Праздник на работе

На работе была пьянка. Я, наивный, и подумать не мог, что предпраздничный рабочий день — особенно если он в пятницу и накануне 8 марта — способен так бурно разогнать кровь и лишить людей профессиональной трезвости. Зашёл я, значит, в раздевалку цеха — и едва не оступился: четыре тела уже мирно дремали на полу, посапывая в унисон, как будто репетировали хоровое дыхание для сна в четыре голоса.

Картинка была умилительная: крепкие, проверенные временем токари и фрезеровщики, лежащие на сером линолеуме, словно младенцы на облаках — только в спецовках и с засаленными бейджиками.

Из душевой доносились радостные всплески и смех. Пару человек намыливали друг другу спины с таким энтузиазмом, что я заподозрил в этом акте нечто большее, чем гигиену — возможно, сплочённость коллектива достигла апогея. Раньше я не замечал, чтобы у наладчиков было такое крепкое чувство локтя... да ещё и с пеной для тела.

Возле раковины кто-то с трагическим упорством гонял по эмали ускользающее мыло, как будто участвовал в финале чемпионата по мылоболу. Он выглядел увлечённо, даже благоговейно.

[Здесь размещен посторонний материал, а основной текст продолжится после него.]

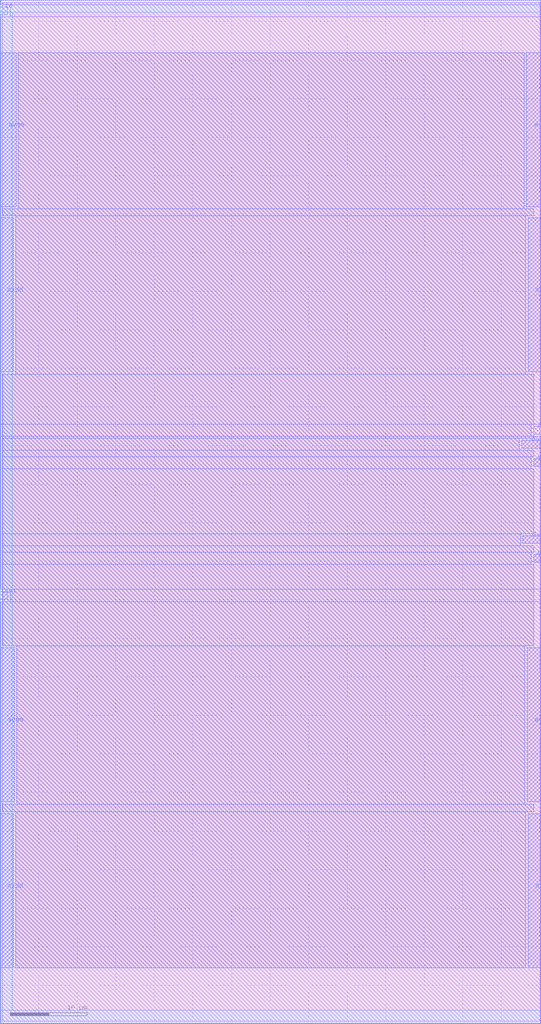
<source format=lef>
VERSION 5.7 ;
  NOWIREEXTENSIONATPIN ON ;
  DIVIDERCHAR "/" ;
  BUSBITCHARS "[]" ;
MACRO sky130_ef_ip__xtal_osc_32k
  CLASS BLOCK ;
  FOREIGN sky130_ef_ip__xtal_osc_32k ;
  ORIGIN 0.000 0.000 ;
  SIZE 70.170 BY 132.790 ;
  PIN in
    ANTENNAGATEAREA 0.420000 ;
    ANTENNADIFFAREA 0.526800 ;
    PORT
      LAYER met1 ;
        RECT 0.000 130.895 1.000 131.895 ;
    END
  END in
  PIN out
    PORT
      LAYER met1 ;
        RECT 0.000 55.045 1.000 56.045 ;
    END
  END out
  PIN dout
    PORT
      LAYER met1 ;
        RECT 69.170 76.485 70.170 77.485 ;
    END
  END dout
  PIN avdd
    ANTENNADIFFAREA 200.228592 ;
    PORT
      LAYER met2 ;
        RECT 68.460 7.240 70.170 27.240 ;
    END
    PORT
      LAYER met2 ;
        RECT 0.000 7.240 1.710 27.240 ;
    END
    PORT
      LAYER met2 ;
        RECT 68.460 84.540 70.170 104.540 ;
    END
    PORT
      LAYER met2 ;
        RECT 0.000 84.540 1.710 104.540 ;
    END
  END avdd
  PIN avss
    ANTENNADIFFAREA 167.107590 ;
    PORT
      LAYER met2 ;
        RECT 68.240 105.965 70.170 125.965 ;
    END
    PORT
      LAYER met2 ;
        RECT 0.000 105.965 2.075 125.965 ;
    END
    PORT
      LAYER met2 ;
        RECT 68.330 28.780 70.170 48.780 ;
    END
    PORT
      LAYER met2 ;
        RECT 0.000 28.780 1.840 48.780 ;
    END
  END avss
  PIN dvss
    ANTENNADIFFAREA 15.428800 ;
    PORT
      LAYER met2 ;
        RECT 67.610 74.670 70.170 75.670 ;
    END
  END dvss
  PIN dvdd
    ANTENNADIFFAREA 4.959600 ;
    PORT
      LAYER met2 ;
        RECT 67.760 62.295 70.170 63.295 ;
    END
  END dvdd
  PIN ena
    ANTENNAGATEAREA 0.585000 ;
    ANTENNADIFFAREA 0.202500 ;
    PORT
      LAYER met2 ;
        RECT 69.170 72.285 70.170 73.285 ;
    END
  END ena
  PIN boost
    ANTENNAGATEAREA 0.510000 ;
    ANTENNADIFFAREA 0.202500 ;
    PORT
      LAYER met2 ;
        RECT 69.170 59.870 70.170 60.870 ;
    END
  END boost
  OBS
      LAYER nwell ;
        RECT 0.000 131.210 70.170 132.790 ;
        RECT 0.000 1.730 1.580 131.210 ;
        RECT 0.000 0.000 70.170 1.730 ;
      LAYER li1 ;
        RECT 0.285 0.340 70.040 132.460 ;
      LAYER met1 ;
        RECT 0.070 132.175 70.135 132.720 ;
        RECT 1.280 130.615 70.135 132.175 ;
        RECT 0.070 77.765 70.135 130.615 ;
        RECT 0.070 76.205 68.890 77.765 ;
        RECT 0.070 56.325 70.135 76.205 ;
        RECT 1.280 54.765 70.135 56.325 ;
        RECT 0.070 0.080 70.135 54.765 ;
      LAYER met2 ;
        RECT 2.355 105.685 67.960 125.970 ;
        RECT 0.335 104.820 69.170 105.685 ;
        RECT 1.990 84.260 68.180 104.820 ;
        RECT 0.335 75.950 69.170 84.260 ;
        RECT 0.335 74.390 67.330 75.950 ;
        RECT 0.335 73.565 69.170 74.390 ;
        RECT 0.335 72.005 68.890 73.565 ;
        RECT 0.335 63.575 69.170 72.005 ;
        RECT 0.335 62.015 67.480 63.575 ;
        RECT 0.335 61.150 69.170 62.015 ;
        RECT 0.335 59.590 68.890 61.150 ;
        RECT 0.335 49.060 69.170 59.590 ;
        RECT 2.120 28.500 68.050 49.060 ;
        RECT 0.335 27.520 69.170 28.500 ;
        RECT 1.990 7.240 68.180 27.520 ;
  END
END sky130_ef_ip__xtal_osc_32k
END LIBRARY


</source>
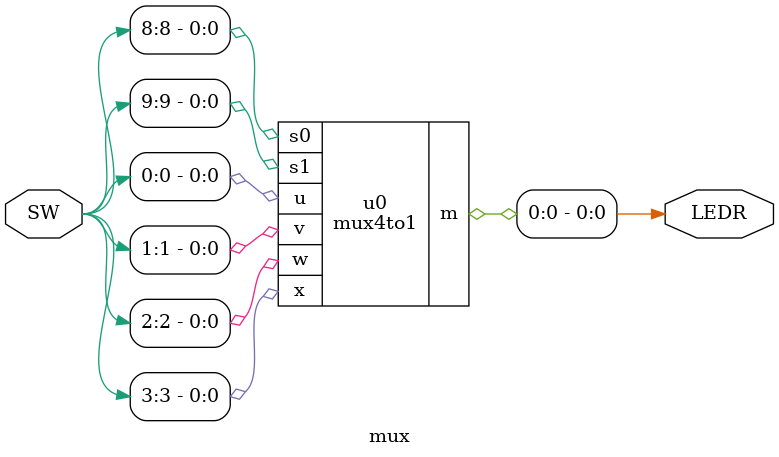
<source format=v>
module mux2to1(x, y, s, m);
	input x; input y; input s; output m;
	assign m = s ? y : x;
endmodule

module mux4to1(u, v, w, x, s0, s1, m);
	input u; input v; input w; input x; input s0; input s1; output m;
	wire f, d;
	mux2to1 mux1(u, v, s0, f);
	mux2to1 mux2(w, x, s0, d);
	mux2to1 mux3(f, d, s1, m);
endmodule

module mux(LEDR, SW);
	input [9:0] SW;
	output [9:0] LEDR;
	
	mux4to1 u0(
			.u(SW[0]),
			.v(SW[1]),
			.w(SW[2]),
			.x(SW[3]),
			.s0(SW[8]),
			.s1(SW[9]),
			.m(LEDR[0])
			);
endmodule

</source>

Я переодевался под аккомпанемент пьяных разговоров и ароматов, в которых угадывались нотки одеколона, солярки и крепкого рабочего духа.

Сказать, что мне было плохо? Вовсе нет! Было весело. Даже странно весело. Ведь кто бы мог подумать: сила женского праздника такова, что обычный рабочий день превращается в эпос, который начальство ещё долго будет вспоминать, тяжело вздыхая и утирая лоб.

Женщин, между прочим, я так и не увидел. Мастер только строго предупредил в обед: "Инструмент не дам! У нас банкет у девчат!" — и, действительно, исчез вместе со всеми ключами.

Я работал почти один, вооружённый сломанным метчиком, сверлом и энтузиазмом. Мой наладчик — Василий Фёдорович, бывший моряк лет шестидесяти пяти, худощавый, в видавшем виды бушлате и кепке в стиле "революционер-интеллигент" — то появлялся, то снова исчезал. Пах от него машинным маслом и загадкой.

Когда он подошёл в третий раз, я понял: он больше никуда не уйдёт. Вцепился в станок, как штурман в штурвал во время тайфуна. Молчал, глядел исподлобья и держался, как будто жизнь его зависела от этого железного агрегата.

Я предложил довести его до раздевалки. Он сказал: "Да-а-а..." — протянуто, с философским подтекстом. Что значило это «да», я не понял, и когда переспросил, он лишь взглянул на меня стеклянными глазами сквозь защитные очки. Вид у него был такой, будто качка в душе у него продолжается и на суше.

«Наверное, сильно штормит», — подумал я. Ну а как иначе объяснить, почему человек просто стоит и держится за станок, как за мачту?

Тостов в этот день было столько, что они слились в один непрерывный комплимент. Некоторые звучали как поэзия, другие — как диагноз, но все — от души. Одним словом: день удался! Даже с учётом салата, срыгнутого кем-то из наших героев на ступеньках проходной. Это, можно сказать, финальный мазок на холсте праздника.